Против правил 325 года

Церковный скандал разразился в конце ушедшего года в Красноярске. Епархиальный церковный суд запретил двум местным священникам – иерею Петру Боеву и дьякону Ивану Логинову проводить службы и носить священнические одежды в течение десяти лет. Молодые красноярские священнослужители прослыли реформаторами и модернистами в среде своих сторонников и чуть ли не еретиками у консервативной части православной общины города.​

Петр Боев и Иван Логинов

Оба опальных священника – люди в городе известные. Петр Боев, например, ведет блоги в нескольких красноярских СМИ, активно общается с журналистами на самые разные темы, у него множество друзей и подписчиков в социальных сетях. Сколько-нибудь серьезных претензий со стороны руководства Красноярской епархии к деятельности как самих Боева и Логинова, так и созданного ими еще в 2011 году православного сообщества "Святое дело" прежде никогда не возникало.

И вдруг – отрешение от совершения служб и от священнического сана. Как пояснил Радио Свобода руководитель протокола Красноярской епархии Андрей Скворцов, такое решение принято в связи с "серьезными нарушениями норм личной жизни священнослужителями, самочинным изменением чинопоследований богослужений и кощунственным отношением к таинствам и постам, установленным церковью". В остальном же Скворцов посоветовал изучить сообщение, опубликованное на сайте епархии, сославшись на то, что церковный суд проходил в закрытом режиме.

Новость о решении Епархиального церковного суда в отношении Боева и Логинова вызвала острые дискуссии в интернете.

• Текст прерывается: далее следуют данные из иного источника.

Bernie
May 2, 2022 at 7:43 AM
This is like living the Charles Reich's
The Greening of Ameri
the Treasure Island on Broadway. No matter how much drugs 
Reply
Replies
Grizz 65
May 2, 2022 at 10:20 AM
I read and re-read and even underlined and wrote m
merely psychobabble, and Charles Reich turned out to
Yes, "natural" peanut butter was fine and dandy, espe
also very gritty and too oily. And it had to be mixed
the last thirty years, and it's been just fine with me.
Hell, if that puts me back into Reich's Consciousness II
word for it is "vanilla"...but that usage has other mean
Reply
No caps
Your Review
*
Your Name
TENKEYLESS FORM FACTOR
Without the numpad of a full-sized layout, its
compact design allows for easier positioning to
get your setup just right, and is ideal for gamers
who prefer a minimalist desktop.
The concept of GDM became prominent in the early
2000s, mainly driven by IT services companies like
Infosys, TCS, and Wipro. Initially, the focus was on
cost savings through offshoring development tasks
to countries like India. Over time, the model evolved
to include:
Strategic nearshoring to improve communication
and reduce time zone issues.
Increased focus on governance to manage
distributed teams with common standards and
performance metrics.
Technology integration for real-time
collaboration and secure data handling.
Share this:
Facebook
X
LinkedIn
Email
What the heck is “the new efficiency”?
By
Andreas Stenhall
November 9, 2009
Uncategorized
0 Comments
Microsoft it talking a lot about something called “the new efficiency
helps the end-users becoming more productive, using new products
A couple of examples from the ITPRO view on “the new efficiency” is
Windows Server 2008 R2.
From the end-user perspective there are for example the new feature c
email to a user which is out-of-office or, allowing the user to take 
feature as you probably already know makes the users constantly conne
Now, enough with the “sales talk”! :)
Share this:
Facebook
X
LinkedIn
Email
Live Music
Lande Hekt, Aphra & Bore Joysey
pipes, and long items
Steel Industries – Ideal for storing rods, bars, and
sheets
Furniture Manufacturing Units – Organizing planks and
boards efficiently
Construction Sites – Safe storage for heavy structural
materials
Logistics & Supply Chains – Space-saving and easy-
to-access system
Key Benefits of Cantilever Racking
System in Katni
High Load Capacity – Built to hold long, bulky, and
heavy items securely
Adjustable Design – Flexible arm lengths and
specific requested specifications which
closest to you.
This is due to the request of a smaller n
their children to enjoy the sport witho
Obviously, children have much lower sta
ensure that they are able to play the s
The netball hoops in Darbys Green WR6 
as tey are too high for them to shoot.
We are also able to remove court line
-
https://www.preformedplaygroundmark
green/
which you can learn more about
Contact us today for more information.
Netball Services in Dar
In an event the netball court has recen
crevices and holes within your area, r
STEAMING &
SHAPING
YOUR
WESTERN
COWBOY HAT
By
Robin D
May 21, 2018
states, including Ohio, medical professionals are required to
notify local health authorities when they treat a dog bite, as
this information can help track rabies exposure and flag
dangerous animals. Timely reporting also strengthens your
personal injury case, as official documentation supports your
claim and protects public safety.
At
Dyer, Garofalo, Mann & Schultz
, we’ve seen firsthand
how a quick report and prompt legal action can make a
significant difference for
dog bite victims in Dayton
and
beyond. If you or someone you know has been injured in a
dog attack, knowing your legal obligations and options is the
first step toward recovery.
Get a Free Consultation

​Иерей Петр Боев и дьякон Иван Логинов говорят о том, что уже давно были готовы к такому повороту событий, комментируют решения Епархиального церковного суда достаточно сдержанно и при этом подчеркивают, что свою миссионерскую деятельность, пусть и в других формах, они намерены продолжить

–​ В сообщении епархии указано, что поводом для судебного разбирательства стала жалоба на вас неких недовольных красноярцев. Это действительно так?

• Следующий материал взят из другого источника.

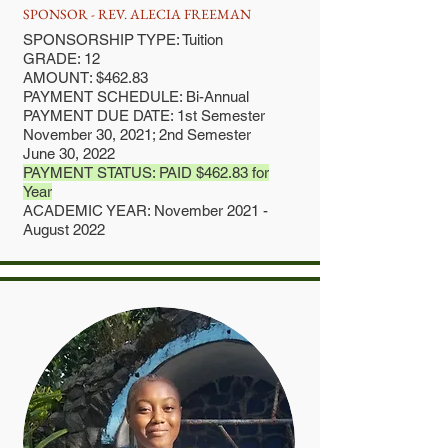
SPONSOR - REV. ALECIA FREEMAN
SPONSORSHIP TYPE: Tuition
GRADE: 12
AMOUNT: $462.83
PAYMENT SCHEDULE: Bi-Annual
PAYMENT DUE DATE: 1st Semester
November 30, 2021; 2nd Semester
June 30, 2022
PAYMENT STATUS: PAID $462.83 for
Year
ACADEMIC YEAR: November 2021 -
August 2022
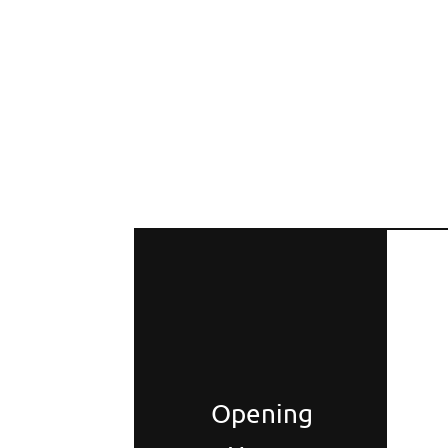
Opening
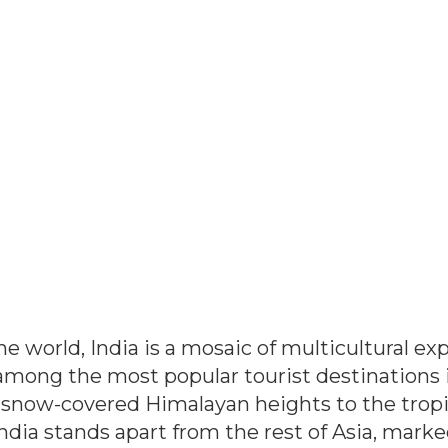
the world, India is a mosaic of multicultural e
among the most popular tourist destinations in
snow-covered Himalayan heights to the tropica
India stands apart from the rest of Asia, marke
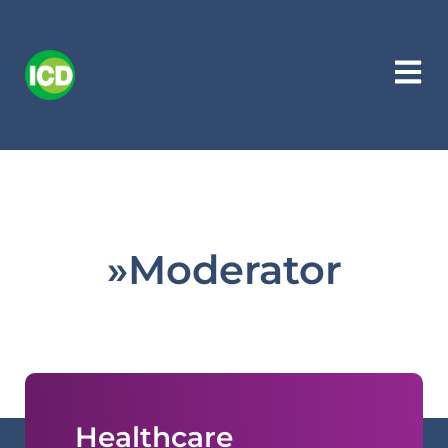
»Moderator
Healthcare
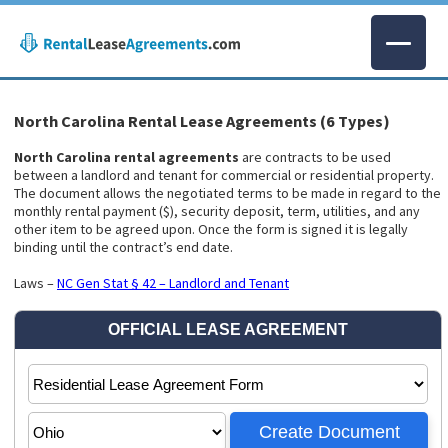
North Carolina Rental Lease Agreements (6 Types)
North Carolina rental agreements
are contracts to be used
between a landlord and tenant for commercial or residential property.
The document allows the negotiated terms to be made in regard to the
monthly rental payment ($), security deposit, term, utilities, and any
other item to be agreed upon. Once the form is signed it is legally
binding until the contract’s end date.
Laws –
NC Gen Stat § 42 – Landlord and Tenant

Мы живем в XXI веке, а некое правило, допустим, было написано в 325 году и действует до сих пор

Петр Боев. Люди, которые жалуются, есть всегда. Особенно если священник открыт – тогда жалоб очень много. Жалуются на что угодно – от наличия автомобиля у служителя церкви до не вполне определенного: "Прежний батюшка нам нравился, сейчас поставили другого, а он какой-то не такой". А область церковного права очень широка, здесь нет, как в государственном законодательстве, уточнений и пояснений, каждый церковный канон допускает обширное толкование. Есть и такая сложность: мы живем в XXI веке, а некое правило, допустим, было написано в 325 году и действует до сих пор. А в православии очень сильна приверженность канонам и традициям, особенно когда речь идет о чем-то новом.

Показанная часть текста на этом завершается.